- **Goal**:
Reproduce only the stretch of lines from the one containing "collection date: 1967-12-21" through the end, swapping "collector number" for "collector no." and leaving everything else unchanged.

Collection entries
----

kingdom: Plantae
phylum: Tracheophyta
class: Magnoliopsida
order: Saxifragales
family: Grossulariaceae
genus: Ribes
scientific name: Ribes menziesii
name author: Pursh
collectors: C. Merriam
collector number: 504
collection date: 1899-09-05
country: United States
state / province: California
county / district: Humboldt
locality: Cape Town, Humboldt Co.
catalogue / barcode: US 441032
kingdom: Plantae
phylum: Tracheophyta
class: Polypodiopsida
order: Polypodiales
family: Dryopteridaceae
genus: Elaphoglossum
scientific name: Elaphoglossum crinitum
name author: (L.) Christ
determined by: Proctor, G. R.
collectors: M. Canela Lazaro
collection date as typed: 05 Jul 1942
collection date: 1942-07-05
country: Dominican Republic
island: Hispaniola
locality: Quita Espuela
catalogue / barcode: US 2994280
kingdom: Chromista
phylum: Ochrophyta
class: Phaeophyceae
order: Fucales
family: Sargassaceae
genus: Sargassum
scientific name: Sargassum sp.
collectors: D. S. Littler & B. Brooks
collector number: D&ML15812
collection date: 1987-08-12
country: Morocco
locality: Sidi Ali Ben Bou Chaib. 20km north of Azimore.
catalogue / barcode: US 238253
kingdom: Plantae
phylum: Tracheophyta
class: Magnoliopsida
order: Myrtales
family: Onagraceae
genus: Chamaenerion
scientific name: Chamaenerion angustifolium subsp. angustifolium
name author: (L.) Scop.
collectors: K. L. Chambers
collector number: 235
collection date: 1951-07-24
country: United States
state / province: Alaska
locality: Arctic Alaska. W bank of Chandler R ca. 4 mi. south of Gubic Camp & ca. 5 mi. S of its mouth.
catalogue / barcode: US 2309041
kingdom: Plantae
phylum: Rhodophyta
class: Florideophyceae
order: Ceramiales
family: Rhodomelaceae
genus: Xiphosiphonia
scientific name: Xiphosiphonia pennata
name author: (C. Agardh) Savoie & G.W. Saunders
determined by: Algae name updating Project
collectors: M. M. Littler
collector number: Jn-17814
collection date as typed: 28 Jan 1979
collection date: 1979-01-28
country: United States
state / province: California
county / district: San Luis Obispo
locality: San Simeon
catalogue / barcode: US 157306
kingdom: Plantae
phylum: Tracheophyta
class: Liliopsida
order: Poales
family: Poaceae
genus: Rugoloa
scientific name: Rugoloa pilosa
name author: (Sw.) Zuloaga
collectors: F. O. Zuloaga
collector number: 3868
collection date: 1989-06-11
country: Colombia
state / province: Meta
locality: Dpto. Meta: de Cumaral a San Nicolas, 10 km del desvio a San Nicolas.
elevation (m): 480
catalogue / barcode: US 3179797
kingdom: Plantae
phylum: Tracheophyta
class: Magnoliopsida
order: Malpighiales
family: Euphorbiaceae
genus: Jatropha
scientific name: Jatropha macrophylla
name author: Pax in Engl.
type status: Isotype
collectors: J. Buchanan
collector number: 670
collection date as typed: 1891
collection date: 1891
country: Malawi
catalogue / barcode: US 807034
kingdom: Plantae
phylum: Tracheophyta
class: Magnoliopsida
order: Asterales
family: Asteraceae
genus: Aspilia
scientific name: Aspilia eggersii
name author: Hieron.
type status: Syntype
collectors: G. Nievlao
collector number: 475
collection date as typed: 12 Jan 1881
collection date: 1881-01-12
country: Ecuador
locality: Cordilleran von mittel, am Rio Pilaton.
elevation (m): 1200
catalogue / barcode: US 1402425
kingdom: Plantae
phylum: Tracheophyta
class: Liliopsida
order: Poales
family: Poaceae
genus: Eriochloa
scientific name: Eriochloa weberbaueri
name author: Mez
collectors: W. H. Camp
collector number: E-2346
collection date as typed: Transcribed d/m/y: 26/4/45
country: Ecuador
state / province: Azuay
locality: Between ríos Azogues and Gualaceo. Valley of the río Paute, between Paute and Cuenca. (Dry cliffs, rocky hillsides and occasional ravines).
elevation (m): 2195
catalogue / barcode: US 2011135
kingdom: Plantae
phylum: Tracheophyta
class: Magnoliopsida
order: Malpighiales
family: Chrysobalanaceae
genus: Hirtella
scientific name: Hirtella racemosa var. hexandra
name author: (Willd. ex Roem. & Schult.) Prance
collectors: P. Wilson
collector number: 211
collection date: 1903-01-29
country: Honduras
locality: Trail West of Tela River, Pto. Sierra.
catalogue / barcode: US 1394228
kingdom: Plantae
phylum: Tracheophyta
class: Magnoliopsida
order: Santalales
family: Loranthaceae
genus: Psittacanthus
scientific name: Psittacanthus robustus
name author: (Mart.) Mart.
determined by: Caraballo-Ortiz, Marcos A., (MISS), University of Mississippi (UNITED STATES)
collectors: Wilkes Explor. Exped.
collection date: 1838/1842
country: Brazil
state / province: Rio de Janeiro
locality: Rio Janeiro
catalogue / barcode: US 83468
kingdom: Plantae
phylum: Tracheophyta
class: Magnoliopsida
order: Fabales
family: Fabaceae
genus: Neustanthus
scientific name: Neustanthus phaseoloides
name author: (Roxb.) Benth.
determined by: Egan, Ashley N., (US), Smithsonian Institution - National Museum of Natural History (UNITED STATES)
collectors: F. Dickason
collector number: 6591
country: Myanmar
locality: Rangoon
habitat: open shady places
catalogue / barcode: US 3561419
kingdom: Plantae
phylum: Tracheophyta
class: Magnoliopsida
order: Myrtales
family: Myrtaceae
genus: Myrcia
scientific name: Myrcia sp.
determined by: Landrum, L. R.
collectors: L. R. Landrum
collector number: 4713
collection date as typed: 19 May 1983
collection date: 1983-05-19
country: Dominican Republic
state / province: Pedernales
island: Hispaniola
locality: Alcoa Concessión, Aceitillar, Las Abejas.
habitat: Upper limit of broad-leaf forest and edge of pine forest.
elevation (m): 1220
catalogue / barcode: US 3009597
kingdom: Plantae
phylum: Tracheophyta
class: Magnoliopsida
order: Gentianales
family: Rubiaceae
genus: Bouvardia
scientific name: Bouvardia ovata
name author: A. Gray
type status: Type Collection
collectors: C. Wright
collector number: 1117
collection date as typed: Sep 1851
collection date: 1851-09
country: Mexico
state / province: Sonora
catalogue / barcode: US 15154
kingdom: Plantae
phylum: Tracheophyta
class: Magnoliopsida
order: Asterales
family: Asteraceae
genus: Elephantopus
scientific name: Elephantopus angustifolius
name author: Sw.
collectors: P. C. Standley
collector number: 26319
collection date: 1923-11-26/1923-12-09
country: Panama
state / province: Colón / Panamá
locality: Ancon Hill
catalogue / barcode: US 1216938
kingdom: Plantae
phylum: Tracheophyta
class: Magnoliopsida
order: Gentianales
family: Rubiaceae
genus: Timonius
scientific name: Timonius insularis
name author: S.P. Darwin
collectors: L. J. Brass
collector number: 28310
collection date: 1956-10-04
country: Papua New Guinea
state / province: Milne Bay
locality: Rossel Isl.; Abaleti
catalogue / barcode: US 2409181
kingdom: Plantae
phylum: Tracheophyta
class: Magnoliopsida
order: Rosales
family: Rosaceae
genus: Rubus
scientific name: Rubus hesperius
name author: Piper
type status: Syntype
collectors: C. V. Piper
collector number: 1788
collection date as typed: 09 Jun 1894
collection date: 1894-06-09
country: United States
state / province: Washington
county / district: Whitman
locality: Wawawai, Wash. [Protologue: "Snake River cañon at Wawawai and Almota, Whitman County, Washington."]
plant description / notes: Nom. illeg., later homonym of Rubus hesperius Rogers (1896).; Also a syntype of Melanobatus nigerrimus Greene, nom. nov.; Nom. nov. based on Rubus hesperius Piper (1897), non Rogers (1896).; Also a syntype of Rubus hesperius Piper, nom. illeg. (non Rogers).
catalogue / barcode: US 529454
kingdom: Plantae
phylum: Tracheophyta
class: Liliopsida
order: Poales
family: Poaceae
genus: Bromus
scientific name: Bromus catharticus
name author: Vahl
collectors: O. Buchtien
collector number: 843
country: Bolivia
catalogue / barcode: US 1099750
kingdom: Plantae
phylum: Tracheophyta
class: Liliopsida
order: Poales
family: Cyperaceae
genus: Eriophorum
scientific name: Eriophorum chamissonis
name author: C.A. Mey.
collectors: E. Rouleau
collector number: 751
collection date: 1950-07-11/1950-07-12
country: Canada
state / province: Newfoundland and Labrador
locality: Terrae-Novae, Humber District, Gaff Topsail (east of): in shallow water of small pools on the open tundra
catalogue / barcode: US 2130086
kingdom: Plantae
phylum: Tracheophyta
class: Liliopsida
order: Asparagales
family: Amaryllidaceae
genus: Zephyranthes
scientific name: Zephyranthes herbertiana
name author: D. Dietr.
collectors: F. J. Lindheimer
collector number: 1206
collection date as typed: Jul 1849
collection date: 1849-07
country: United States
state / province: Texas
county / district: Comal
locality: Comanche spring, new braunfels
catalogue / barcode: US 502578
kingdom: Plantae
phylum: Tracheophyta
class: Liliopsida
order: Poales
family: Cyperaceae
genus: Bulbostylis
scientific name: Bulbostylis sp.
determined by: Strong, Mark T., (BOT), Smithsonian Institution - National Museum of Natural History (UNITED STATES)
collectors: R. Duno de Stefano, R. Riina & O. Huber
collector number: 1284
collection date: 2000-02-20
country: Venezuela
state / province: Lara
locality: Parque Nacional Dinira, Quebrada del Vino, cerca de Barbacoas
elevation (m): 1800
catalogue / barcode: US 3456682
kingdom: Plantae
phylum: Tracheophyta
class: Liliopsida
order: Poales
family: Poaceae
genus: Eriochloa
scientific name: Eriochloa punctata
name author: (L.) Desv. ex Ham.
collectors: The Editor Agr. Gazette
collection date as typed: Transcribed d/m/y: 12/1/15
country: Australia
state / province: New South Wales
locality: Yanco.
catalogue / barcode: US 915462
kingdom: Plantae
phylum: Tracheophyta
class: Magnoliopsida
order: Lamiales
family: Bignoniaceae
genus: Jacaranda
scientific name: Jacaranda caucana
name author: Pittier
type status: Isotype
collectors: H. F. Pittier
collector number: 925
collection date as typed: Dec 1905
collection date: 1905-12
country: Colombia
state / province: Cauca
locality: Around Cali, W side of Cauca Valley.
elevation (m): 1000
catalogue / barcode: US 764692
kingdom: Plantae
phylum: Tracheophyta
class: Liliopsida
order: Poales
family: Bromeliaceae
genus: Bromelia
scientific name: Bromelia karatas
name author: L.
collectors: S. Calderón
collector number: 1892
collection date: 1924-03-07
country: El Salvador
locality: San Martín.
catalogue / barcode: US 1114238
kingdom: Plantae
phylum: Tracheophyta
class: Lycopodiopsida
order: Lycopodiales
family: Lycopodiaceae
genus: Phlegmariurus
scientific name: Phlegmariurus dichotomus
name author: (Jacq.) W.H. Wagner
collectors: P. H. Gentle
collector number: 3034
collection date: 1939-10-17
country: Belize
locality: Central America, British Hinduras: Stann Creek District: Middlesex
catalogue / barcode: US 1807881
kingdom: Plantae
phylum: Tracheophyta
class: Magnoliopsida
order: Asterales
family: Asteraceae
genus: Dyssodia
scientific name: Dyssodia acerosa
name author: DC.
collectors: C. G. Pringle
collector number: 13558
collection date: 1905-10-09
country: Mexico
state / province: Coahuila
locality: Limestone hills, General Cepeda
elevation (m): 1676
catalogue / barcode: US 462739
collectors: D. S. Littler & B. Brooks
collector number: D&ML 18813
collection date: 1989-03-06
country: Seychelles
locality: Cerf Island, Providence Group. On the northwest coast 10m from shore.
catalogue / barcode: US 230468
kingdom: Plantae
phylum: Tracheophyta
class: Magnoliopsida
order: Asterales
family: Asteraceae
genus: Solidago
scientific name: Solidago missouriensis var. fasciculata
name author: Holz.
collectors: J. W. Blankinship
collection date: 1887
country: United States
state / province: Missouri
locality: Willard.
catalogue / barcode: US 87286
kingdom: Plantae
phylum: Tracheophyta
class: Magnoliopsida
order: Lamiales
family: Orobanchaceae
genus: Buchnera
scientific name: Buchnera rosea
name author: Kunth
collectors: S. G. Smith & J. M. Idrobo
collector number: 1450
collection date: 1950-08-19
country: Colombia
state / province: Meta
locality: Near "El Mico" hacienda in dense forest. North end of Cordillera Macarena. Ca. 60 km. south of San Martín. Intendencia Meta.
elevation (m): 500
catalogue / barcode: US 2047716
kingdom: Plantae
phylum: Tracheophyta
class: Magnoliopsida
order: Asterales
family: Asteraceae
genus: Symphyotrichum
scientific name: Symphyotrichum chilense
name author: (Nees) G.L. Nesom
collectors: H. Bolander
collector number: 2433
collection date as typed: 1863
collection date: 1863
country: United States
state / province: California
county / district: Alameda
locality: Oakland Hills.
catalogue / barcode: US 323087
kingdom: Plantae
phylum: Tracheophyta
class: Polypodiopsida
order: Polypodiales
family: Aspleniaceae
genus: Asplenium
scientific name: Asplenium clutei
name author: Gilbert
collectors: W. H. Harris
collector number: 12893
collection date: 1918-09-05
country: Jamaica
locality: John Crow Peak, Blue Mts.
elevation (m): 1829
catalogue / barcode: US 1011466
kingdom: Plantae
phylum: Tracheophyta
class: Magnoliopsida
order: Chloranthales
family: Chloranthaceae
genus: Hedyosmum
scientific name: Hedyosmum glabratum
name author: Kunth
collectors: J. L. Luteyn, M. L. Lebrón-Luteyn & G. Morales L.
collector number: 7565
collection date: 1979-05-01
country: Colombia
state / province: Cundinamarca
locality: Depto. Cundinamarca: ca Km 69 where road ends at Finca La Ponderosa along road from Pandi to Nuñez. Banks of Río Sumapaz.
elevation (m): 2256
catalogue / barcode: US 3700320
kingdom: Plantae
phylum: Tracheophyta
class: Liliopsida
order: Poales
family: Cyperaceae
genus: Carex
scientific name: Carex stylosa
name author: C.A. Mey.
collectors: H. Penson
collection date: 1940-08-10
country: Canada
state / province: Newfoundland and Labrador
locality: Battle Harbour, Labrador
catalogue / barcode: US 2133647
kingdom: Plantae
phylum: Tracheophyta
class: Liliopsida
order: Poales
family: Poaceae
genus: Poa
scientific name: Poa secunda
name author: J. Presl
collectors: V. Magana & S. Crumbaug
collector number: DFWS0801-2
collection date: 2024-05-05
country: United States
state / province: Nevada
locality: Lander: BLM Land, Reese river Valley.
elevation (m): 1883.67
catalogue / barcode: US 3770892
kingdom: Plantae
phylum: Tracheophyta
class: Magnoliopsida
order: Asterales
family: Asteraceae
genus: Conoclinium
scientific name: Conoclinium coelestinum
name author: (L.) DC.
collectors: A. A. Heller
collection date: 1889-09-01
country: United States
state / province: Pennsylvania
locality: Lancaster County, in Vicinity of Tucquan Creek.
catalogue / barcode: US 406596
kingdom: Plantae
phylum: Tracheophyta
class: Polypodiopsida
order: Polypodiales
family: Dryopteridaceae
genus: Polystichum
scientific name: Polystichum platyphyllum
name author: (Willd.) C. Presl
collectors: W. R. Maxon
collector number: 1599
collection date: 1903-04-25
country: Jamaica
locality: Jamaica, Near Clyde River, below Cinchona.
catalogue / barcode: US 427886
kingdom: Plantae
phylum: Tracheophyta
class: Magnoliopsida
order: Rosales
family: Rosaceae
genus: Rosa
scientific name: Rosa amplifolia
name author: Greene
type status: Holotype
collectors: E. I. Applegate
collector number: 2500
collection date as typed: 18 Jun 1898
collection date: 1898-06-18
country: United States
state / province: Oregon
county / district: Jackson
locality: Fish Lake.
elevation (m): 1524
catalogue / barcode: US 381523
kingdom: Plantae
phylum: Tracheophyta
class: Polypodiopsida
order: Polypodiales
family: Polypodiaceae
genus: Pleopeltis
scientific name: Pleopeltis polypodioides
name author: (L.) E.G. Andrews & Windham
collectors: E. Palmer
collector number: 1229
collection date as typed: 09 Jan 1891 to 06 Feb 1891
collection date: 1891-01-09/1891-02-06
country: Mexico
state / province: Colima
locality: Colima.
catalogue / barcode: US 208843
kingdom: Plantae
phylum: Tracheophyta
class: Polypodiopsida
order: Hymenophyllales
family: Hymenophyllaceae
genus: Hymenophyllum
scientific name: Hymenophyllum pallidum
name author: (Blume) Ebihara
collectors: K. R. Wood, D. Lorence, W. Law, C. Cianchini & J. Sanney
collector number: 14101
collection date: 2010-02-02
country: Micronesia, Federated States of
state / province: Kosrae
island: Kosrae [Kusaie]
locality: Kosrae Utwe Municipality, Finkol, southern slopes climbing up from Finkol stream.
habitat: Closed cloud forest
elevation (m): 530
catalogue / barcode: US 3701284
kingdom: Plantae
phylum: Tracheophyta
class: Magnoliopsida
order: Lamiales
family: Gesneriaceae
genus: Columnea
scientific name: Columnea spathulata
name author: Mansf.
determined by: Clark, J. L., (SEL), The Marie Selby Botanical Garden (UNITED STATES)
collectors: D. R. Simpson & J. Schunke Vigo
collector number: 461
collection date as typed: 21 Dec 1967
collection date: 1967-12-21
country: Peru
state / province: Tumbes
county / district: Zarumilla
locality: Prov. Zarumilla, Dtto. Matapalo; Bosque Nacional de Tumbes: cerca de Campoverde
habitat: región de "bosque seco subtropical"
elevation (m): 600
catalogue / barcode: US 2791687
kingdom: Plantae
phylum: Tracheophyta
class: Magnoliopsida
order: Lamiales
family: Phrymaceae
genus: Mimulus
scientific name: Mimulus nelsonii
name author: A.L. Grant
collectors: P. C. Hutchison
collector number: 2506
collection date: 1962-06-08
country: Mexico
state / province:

----

- **Written response**:
collection date: 1967-12-21
country: Peru
state / province: Tumbes
county / district: Zarumilla
locality: Prov. Zarumilla, Dtto. Matapalo; Bosque Nacional de Tumbes: cerca de Campoverde
habitat: región de "bosque seco subtropical"
elevation (m): 600
catalogue / barcode: US 2791687
kingdom: Plantae
phylum: Tracheophyta
class: Magnoliopsida
order: Lamiales
family: Phrymaceae
genus: Mimulus
scientific name: Mimulus nelsonii
name author: A.L. Grant
collectors: P. C. Hutchison
collector no.: 2506
collection date: 1962-06-08
country: Mexico
state / province:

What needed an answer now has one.